その後、2月中旬から末にかけて、コンテンツ数は急激に増え、日々5000件前後のコンテンツが作られるようになる。巨大クルーズ船「ダイヤモンド・プリンセス」への対応が国際的な注目を集めていた時期であり、新型コロナウイルスが海外の出来事ではなく「我がごと」として注目されだした空気感を表しているといえるかもしれない。この時期を象徴するコンテンツが、2月18日に発信された、医師の岩田健太郎氏のYouTube動画「ダイヤモンド・プリンセスはCOVID-19製造機。なぜ船に入って一日で追い出されたのか。」(現在は削除)だ。

今回の分析によって、この岩田氏の動画は、マスメディアのニュースサイトなどが発信するものを含む数あるコンテンツのなかで、突出して多いエンゲージメントを得たことがわかった。この動画のエンゲージメント量は、全体のコンテンツ中で第4位に多い39万1000あまり。コンテンツ全体で見ると、エンゲージメントの平均は178であるので、その2000倍以上の反響を得たことになる。

個人の発信をマスメディアが後追い

岩田氏の動画についてはその後、テレビ局や新聞社などマスメディアも後追いし、社会的に知られることになったが、このような「個人の発信がSNSで拡散し、マスメディアが後追いする」構造は、今回の新型コロナウイルスに関する情報発信のひとつの特徴とも考えられる。

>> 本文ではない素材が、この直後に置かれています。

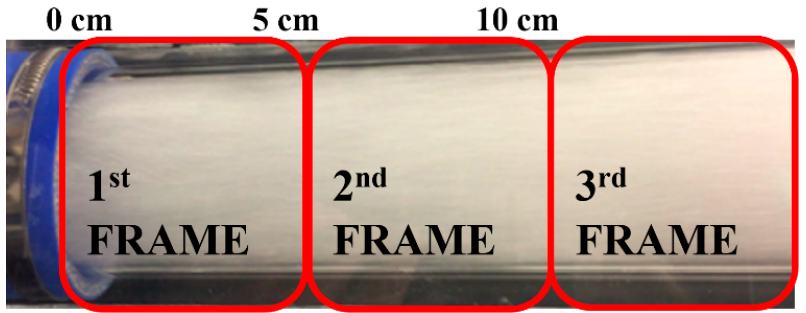
Figure 4. Recorded images positioning along the flow (front view).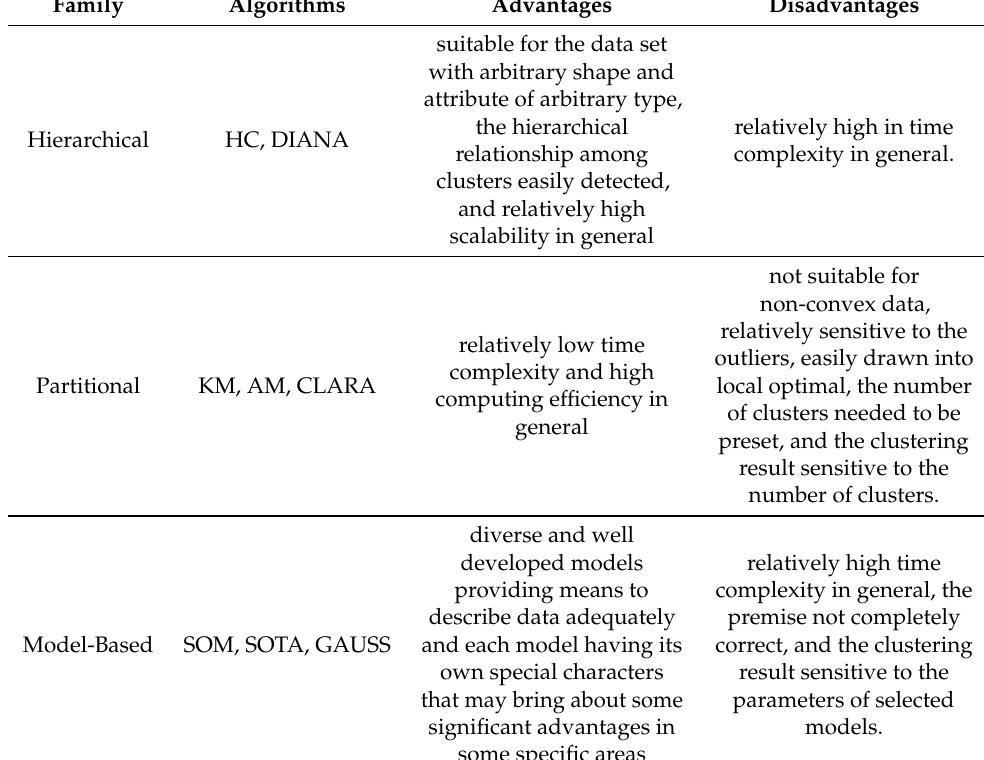
Table 1. Advantages and disadvantages of clustering algorithms used in this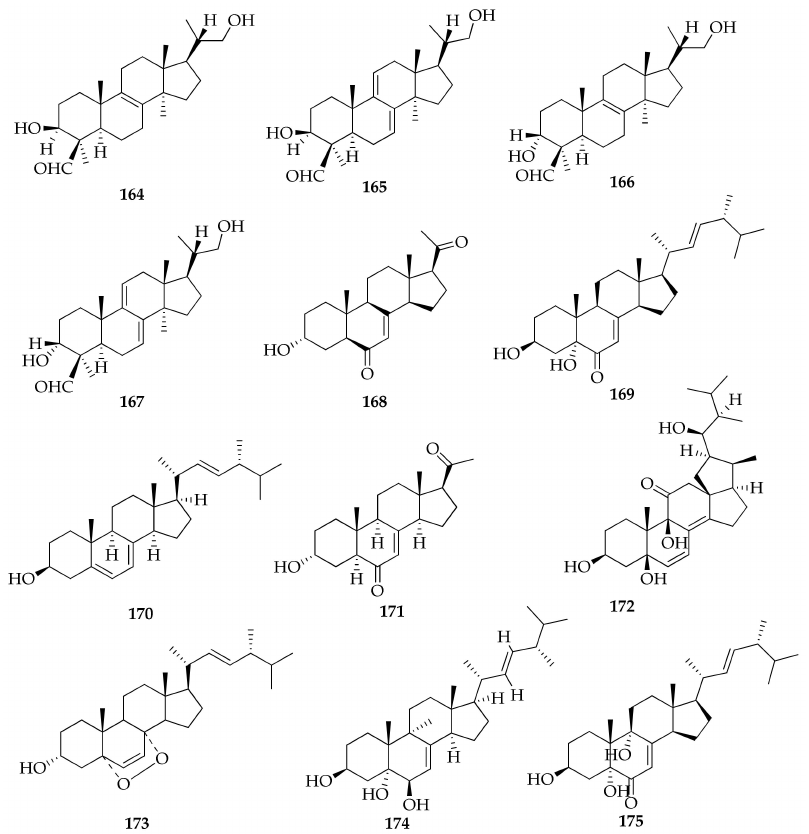
Figure 26. Structures of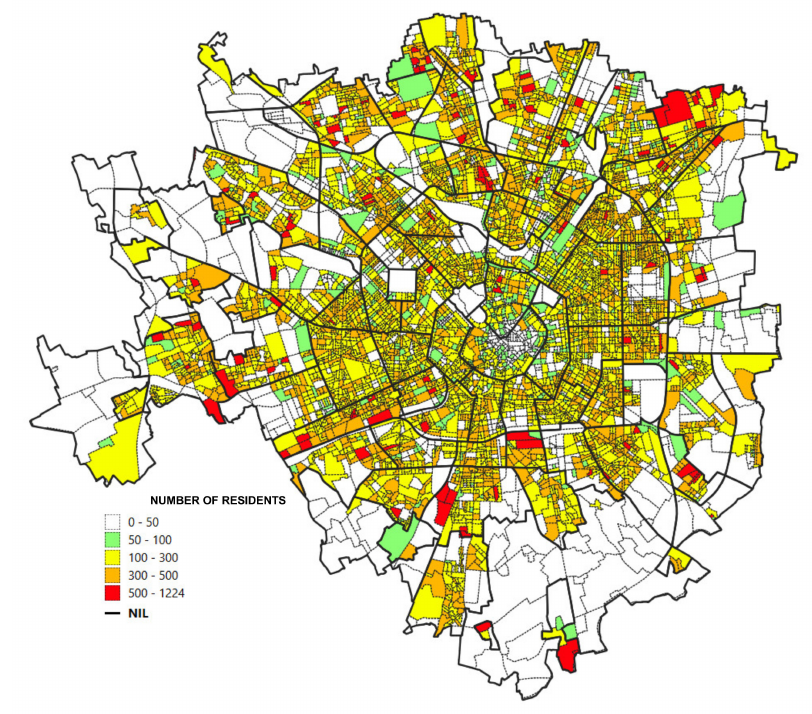
Figure 6. View of the census tracts and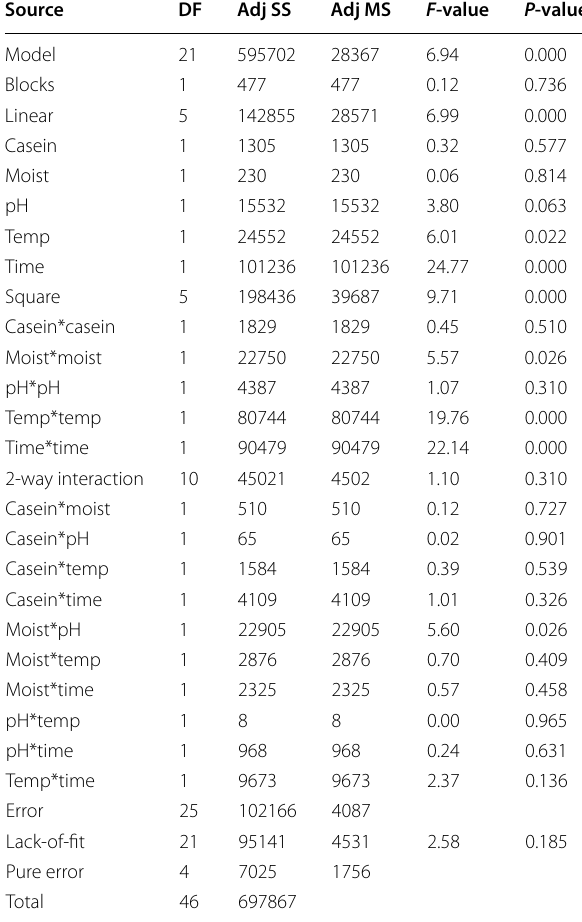
Table 6 ANOVA for the spMCA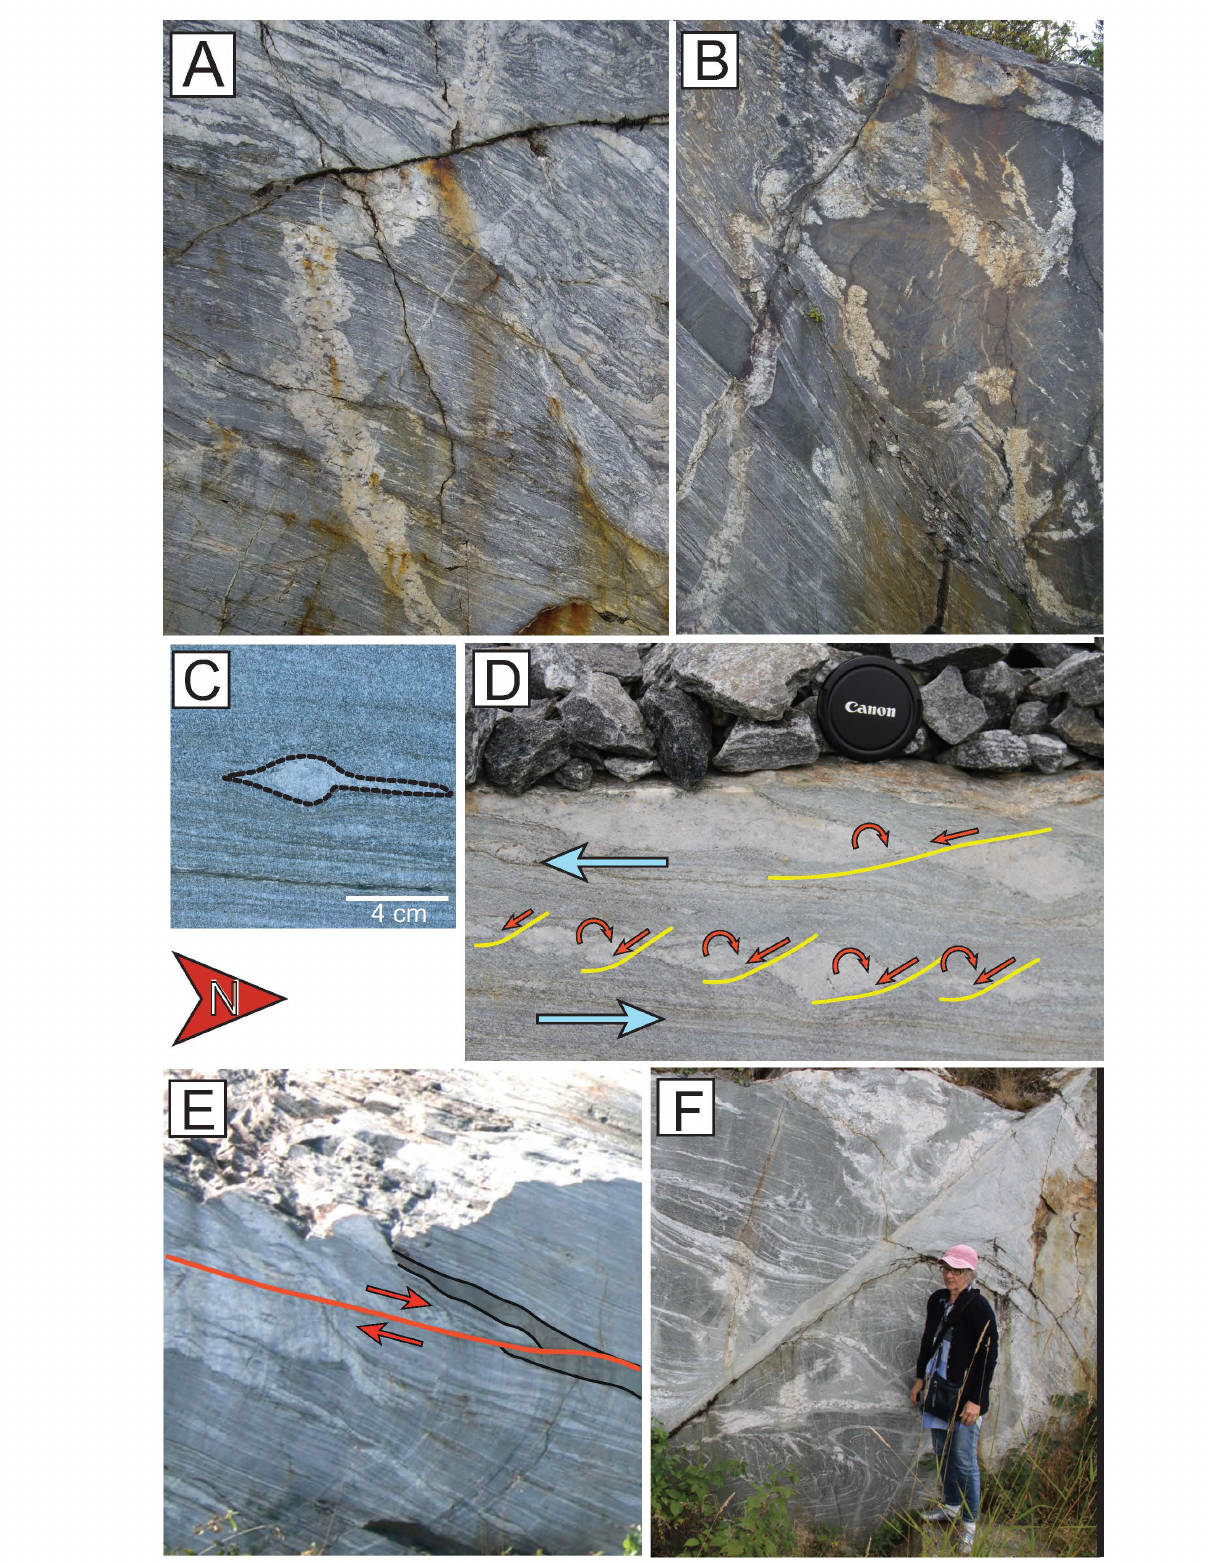
Figure 7. (A, B) Examples of the transition from regular mylonite gneiss, cut by straight or only slightly deformed pegmatite, to complex superimposed deformation in the shadow zones of large amphibolite boudins, also strongly affecting the pegmatites. (C) Example of mantled winged porphyroclast. (D) Shear bands transecting the foliation in the biotite gneiss and rotation of the clasts. Indicating a top to the south movement. (E) Normal fault with top to north movement, displacing a garnet-amphibolite vein by 16 cm. (F) Late cataclastic fault (site C1 in Fig. 3). N-arrow applies to all the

ここで改めて、コンテンツの作成数とエンゲージメント数のグラフの形を見てみると、必ずしも相関があるわけではなく、特定の何日かにスパイク(急激な増大)が起きていることがわかる。目立つものとして、2月28日に大きなスパイクが起きているが、詳しく見てみると、複数のコンテンツが同時に拡散したことによるようだ。

この日、特に多くのエンゲージメントを得たコンテンツは、約24万5000の「イタリア新型コロナ:休校中の校長が生徒に送った手紙が秀逸!と話題」(「ボン先輩は今日もご機嫌 -ワンコとシチリア暮らしパレルモの平日-)」、約9万8000の「【医師直伝】間違いだらけの新型コロナウイルス~いま日本人が知っておくべき6つのこと。」(南日本ヘルスリサーチラボ)などだ。